Journal: Ecology and Society
Volume: 5
Date: 2001
URI: https://hdl.handle.net/10535/2640
Sector: Wildlife
Region: North America
Subject(s): insects
land tenure and use
Abstract: "Ecosystem health and agricultural wealth in North America depend on a particular invertebrate fauna to deliver pollination services. Extensive losses in pollinator guilds and communities can disrupt ecosystem integrity, a circumstance that today forces most farmers to rely on honey bees for much fruit and seed production. Are North America's invertebrate pollinator faunas already widely diminished or currently threatened by human activities? How would we know, what are the spatiotemporal scales for detection, and which anthropogenic factors are responsible? Answers to these questions were considered by participants in a workshop sponsored by the National Center for Ecological Analysis and Synthesis in October of 1999, and these questions form the nucleus for the papers in this special issue.

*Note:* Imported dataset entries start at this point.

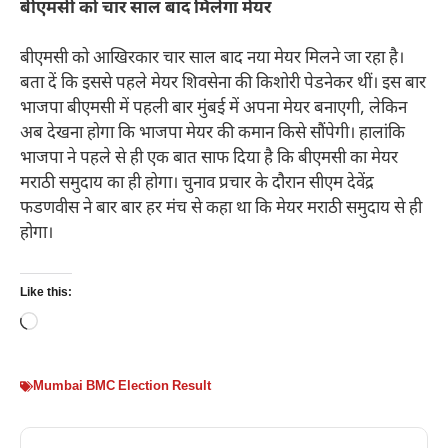
बीएमसी को चार साल बाद मिलेगा मेयर
बीएमसी को आखिरकार चार साल बाद नया मेयर मिलने जा रहा है।
बता दें कि इससे पहले मेयर शिवसेना की किशोरी पेडनेकर थीं। इस बार
भाजपा बीएमसी में पहली बार मुंबई में अपना मेयर बनाएगी, लेकिन
अब देखना होगा कि भाजपा मेयर की कमान किसे सौंपेगी। हालांकि
भाजपा ने पहले से ही एक बात साफ दिया है कि बीएमसी का मेयर
मराठी समुदाय का ही होगा। चुनाव प्रचार के दौरान सीएम देवेंद्र
फडणवीस ने बार बार हर मंच से कहा था कि मेयर मराठी समुदाय से ही
होगा।
Like this:
Loading…
Mumbai BMC Election Result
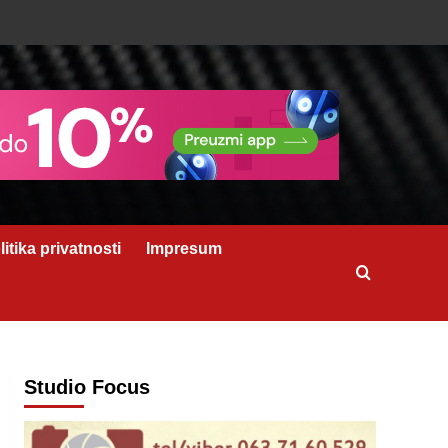
litika privatnosti
Impresum
Studio Focus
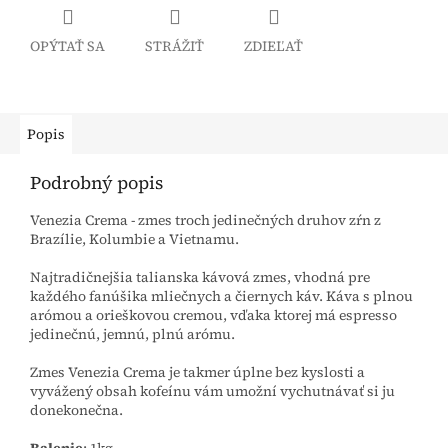
OPÝTAŤ SA
STRÁŽIŤ
ZDIEĽAŤ
Popis
Podrobný popis
Venezia Crema - zmes troch jedinečných druhov zŕn z
Brazílie, Kolumbie a Vietnamu.
Najtradičnejšia talianska kávová zmes, vhodná pre
každého fanúšika mliečnych a čiernych káv. Káva s plnou
arómou a orieškovou cremou, vďaka ktorej má espresso
jedinečnú, jemnú, plnú arómu.
Zmes Venezia Crema je takmer úplne bez kyslosti a
vyvážený obsah kofeínu vám umožní vychutnávať si ju
donekonečna.
Balenie
: 1kg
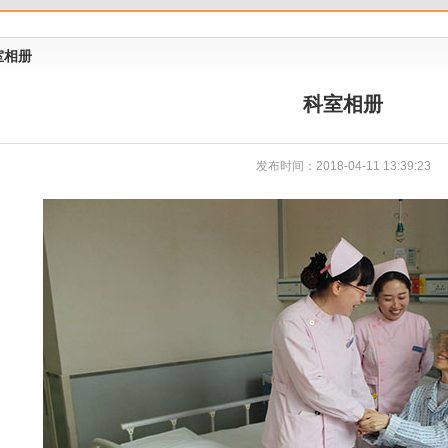
室相册
科室相册
发布时间：2018-04-11 13:39:23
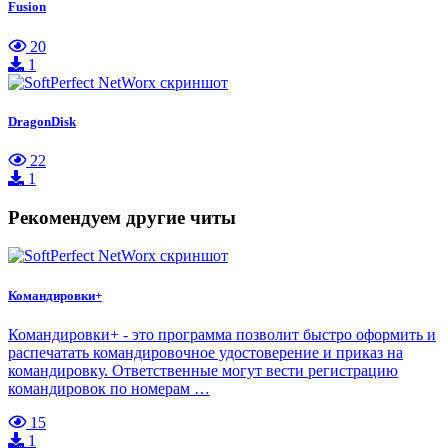
Fusion
20
1
DragonDisk
22
1
Рекомендуем другие читы
Командировки+
Командировки+ - это программа позволит быстро оформить и
распечатать командировочное удостоверение и приказ на
командировку. Ответственные могут вести регистрацию
командировок по номерам …
15
1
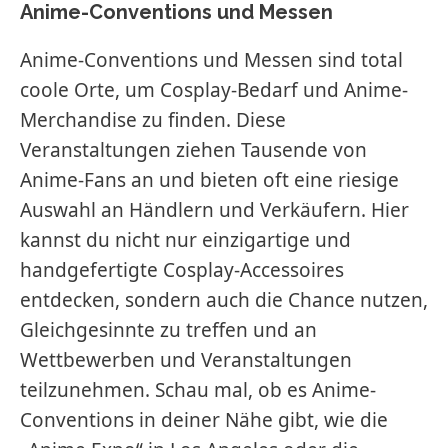
Anime-Conventions und Messen
Anime-Conventions und Messen sind total
coole Orte, um Cosplay-Bedarf und Anime-
Merchandise zu finden. Diese
Veranstaltungen ziehen Tausende von
Anime-Fans an und bieten oft eine riesige
Auswahl an Händlern und Verkäufern. Hier
kannst du nicht nur einzigartige und
handgefertigte Cosplay-Accessoires
entdecken, sondern auch die Chance nutzen,
Gleichgesinnte zu treffen und an
Wettbewerben und Veranstaltungen
teilzunehmen. Schau mal, ob es Anime-
Conventions in deiner Nähe gibt, wie die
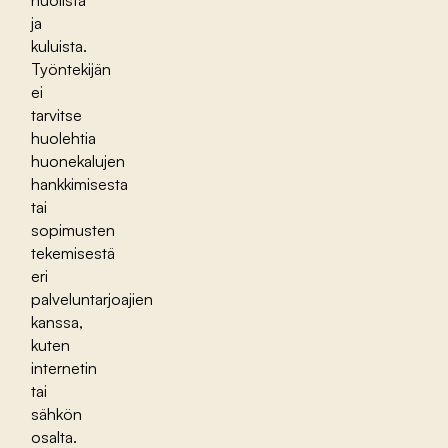
huolista
ja
kuluista.
Työntekijän
ei
tarvitse
huolehtia
huonekalujen
hankkimisesta
tai
sopimusten
tekemisestä
eri
palveluntarjoajien
kanssa,
kuten
internetin
tai
sähkön
osalta.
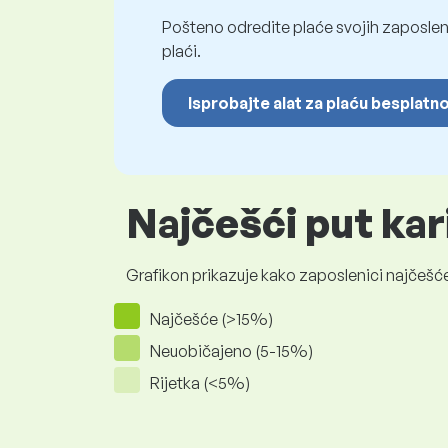
Pošteno odredite plaće svojih zaposleni
plaći.
Isprobajte alat za plaću besplatn
Najčešći put kar
Grafikon prikazuje kako zaposlenici najčešće
Najčešće (>15%)
Neuobičajeno (5-15%)
Rijetka (<5%)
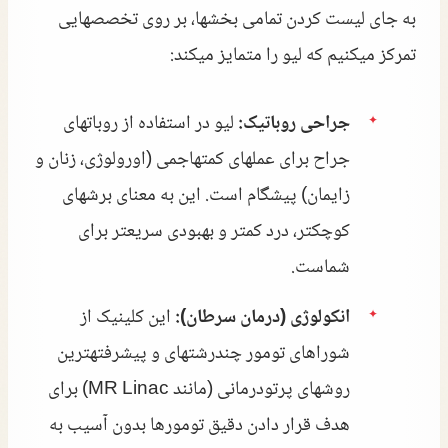
به جای لیست کردن تمامی بخشها، بر روی تخصصهایی
تمرکز میکنیم که لیو را متمایز میکند:
جراحی روباتیک:
لیو در استفاده از روباتهای
جراح برای عملهای کمتهاجمی (اورولوژی، زنان و
زایمان) پیشگام است. این به معنای برشهای
کوچکتر، درد کمتر و بهبودی سریعتر برای
شماست.
انکولوژی (درمان سرطان):
این کلینیک از
شوراهای تومور چندرشتهای و پیشرفتهترین
روشهای پرتودرمانی (مانند MR Linac) برای
هدف قرار دادن دقیق تومورها بدون آسیب به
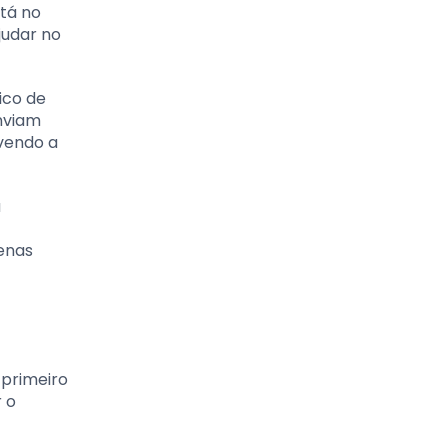
tá no
judar no
ico de
enviam
vendo a
a
penas
 primeiro
 o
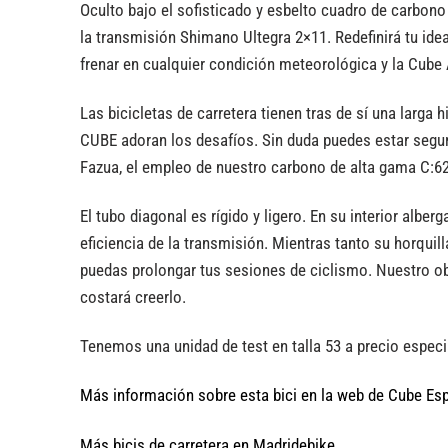
Oculto bajo el sofisticado y esbelto cuadro de carbono
la transmisión Shimano Ultegra 2×11. Redefinirá tu ide
frenar en cualquier condición meteorológica y la Cube 
Las bicicletas de carretera tienen tras de sí una larga 
CUBE adoran los desafíos. Sin duda puedes estar segur
Fazua, el empleo de nuestro carbono de alta gama C:6
El tubo diagonal es rígido y ligero. En su interior albe
eficiencia de la transmisión. Mientras tanto su horqui
puedas prolongar tus sesiones de ciclismo. Nuestro obje
costará creerlo.
Tenemos una unidad de test en talla 53 a precio especi
Más información sobre esta bici en la web de Cube Es
Más bicis de carretera en Madridebike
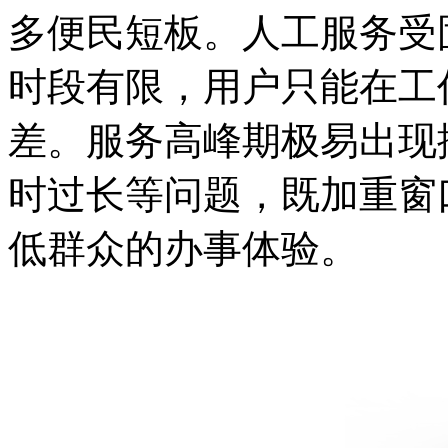
多便民短板。人工服务受
时段有限，用户只能在工
差。服务高峰期极易出现
时过长等问题，既加重窗
低群众的办事体验。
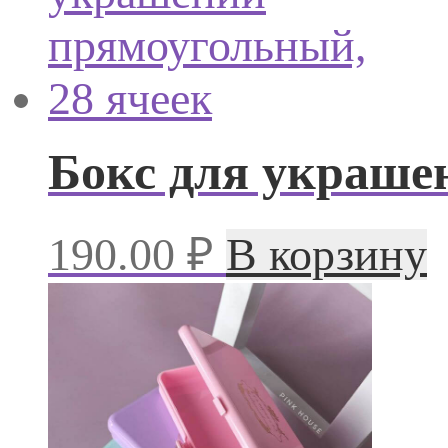
Бокс для украше
190.00
₽
В корзину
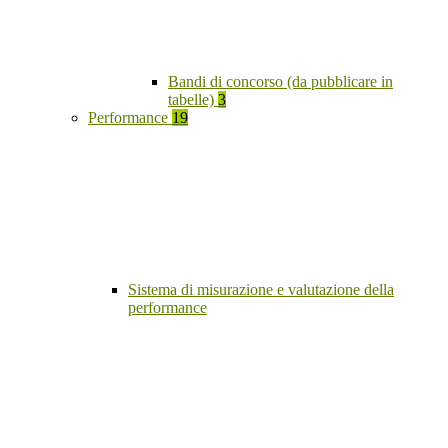
Bandi di concorso (da pubblicare in
tabelle)
3
Performance
19
Sistema di misurazione e valutazione della
performance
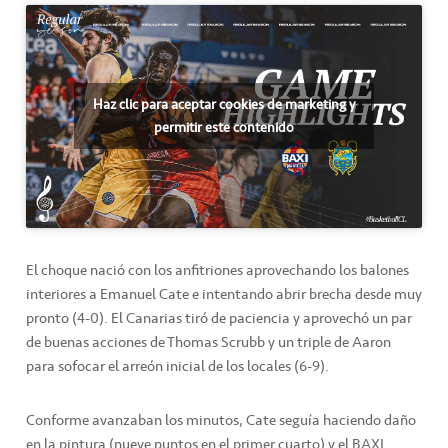
Haz clic para aceptar cookies de marketing y
permitir este contenido
El choque nació con los anfitriones aprovechando los balones
interiores a Emanuel Cate e intentando abrir brecha desde muy
pronto (4-0). El Canarias tiró de paciencia y aprovechó un par
de buenas acciones de Thomas Scrubb y un triple de Aaron
para sofocar el arreón inicial de los locales (6-9).
Conforme avanzaban los minutos, Cate seguía haciendo daño
en la pintura (nueve puntos en el primer cuarto) y el BAXI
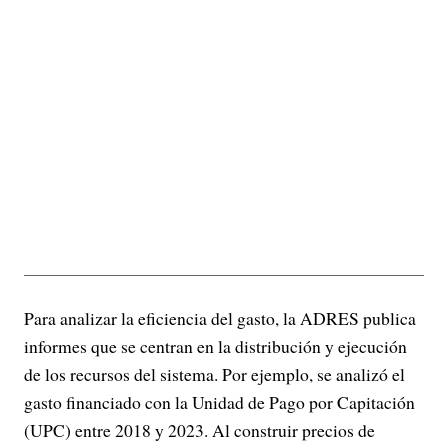
Para analizar la eficiencia del gasto, la ADRES publica
informes que se centran en la distribución y ejecución
de los recursos del sistema. Por ejemplo, se analizó el
gasto financiado con la Unidad de Pago por Capitación
(UPC) entre 2018 y 2023. Al construir precios de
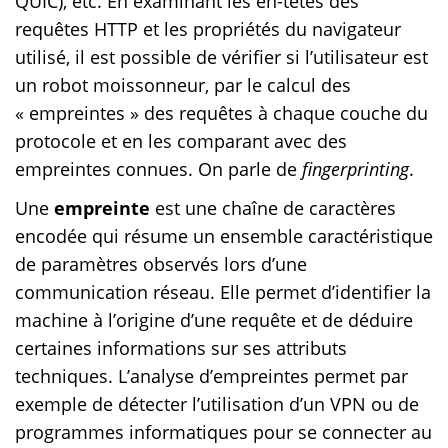
QUIC), etc. En examinant les en-têtes des
requêtes HTTP et les propriétés du navigateur
utilisé, il est possible de vérifier si l’utilisateur est
un robot moissonneur, par le calcul des
« empreintes » des requêtes à chaque couche du
protocole et en les comparant avec des
empreintes connues. On parle de
fingerprinting
.
Une
empreinte
est une chaîne de caractères
encodée qui résume un ensemble caractéristique
de paramètres observés lors d’une
communication réseau. Elle permet d’identifier la
machine à l’origine d’une requête et de déduire
certaines informations sur ses attributs
techniques. L’analyse d’empreintes permet par
exemple de détecter l’utilisation d’un VPN ou de
programmes informatiques pour se connecter au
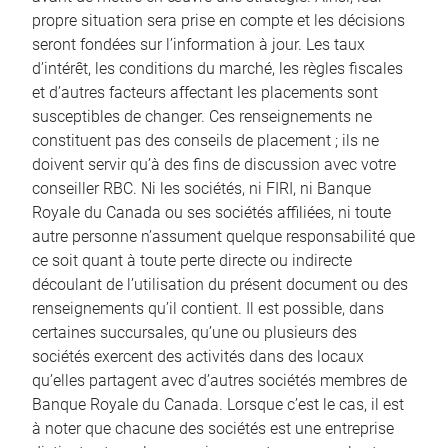
propre situation sera prise en compte et les décisions
seront fondées sur l’information à jour. Les taux
d’intérêt, les conditions du marché, les règles fiscales
et d’autres facteurs affectant les placements sont
susceptibles de changer. Ces renseignements ne
constituent pas des conseils de placement ; ils ne
doivent servir qu’à des fins de discussion avec votre
conseiller RBC. Ni les sociétés, ni FIRI, ni Banque
Royale du Canada ou ses sociétés affiliées, ni toute
autre personne n’assument quelque responsabilité que
ce soit quant à toute perte directe ou indirecte
découlant de l’utilisation du présent document ou des
renseignements qu’il contient. Il est possible, dans
certaines succursales, qu’une ou plusieurs des
sociétés exercent des activités dans des locaux
qu’elles partagent avec d’autres sociétés membres de
Banque Royale du Canada. Lorsque c’est le cas, il est
à noter que chacune des sociétés est une entreprise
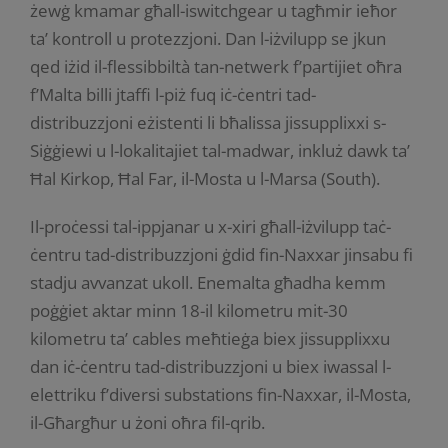
żewġ kmamar għall-iswitchgear u tagħmir ieħor
ta’ kontroll u protezzjoni. Dan l-iżvilupp se jkun
qed iżid il-flessibbiltà tan-netwerk f’partijiet oħra
f’Malta billi jtaffi l-piż fuq iċ-ċentri tad-
distribuzzjoni eżistenti li bħalissa jissupplixxi s-
Siġġiewi u l-lokalitajiet tal-madwar, inkluż dawk ta’
Ħal Kirkop, Ħal Far, il-Mosta u l-Marsa (South).
Il-proċessi tal-ippjanar u x-xiri għall-iżvilupp taċ-
ċentru tad-distribuzzjoni ġdid fin-Naxxar jinsabu fi
stadju avvanzat ukoll. Enemalta għadha kemm
poġġiet aktar minn 18-il kilometru mit-30
kilometru ta’ cables meħtieġa biex jissupplixxu
dan iċ-ċentru tad-distribuzzjoni u biex iwassal l-
elettriku f’diversi substations fin-Naxxar, il-Mosta,
il-Għargħur u żoni oħra fil-qrib.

Several contributors critically interpret the evidence for declines of bee and fly pollinators, the pollination deficits that should ensue, and their economic costs. Spatiotemporal unruliness in pollinator numbers, particularly bees, is shown to hinder our current insights, highlighting the need for refined survey and sampling designs. At the same time, two remarkable studies clearly show the long-term persistence of members of complex bee communities. Other authors offer new perspectives on habitat fragmentation and global warming as drivers of pollinator declines. Bees and lepidopterans are contrasted in terms of their natural genetic variation and their consequent resilience in the face of population declines. Overall, many ecologists and conservation biologists have not fully appreciated the daunting challenges that accompany sampling designs, taxonomy, and the natural history of bees, flies, and other invertebrate pollinators, a circumstance that must be remedied if we are to reliably monitor invertebrate pollinator populations and respond to their declines with effective conservation measures."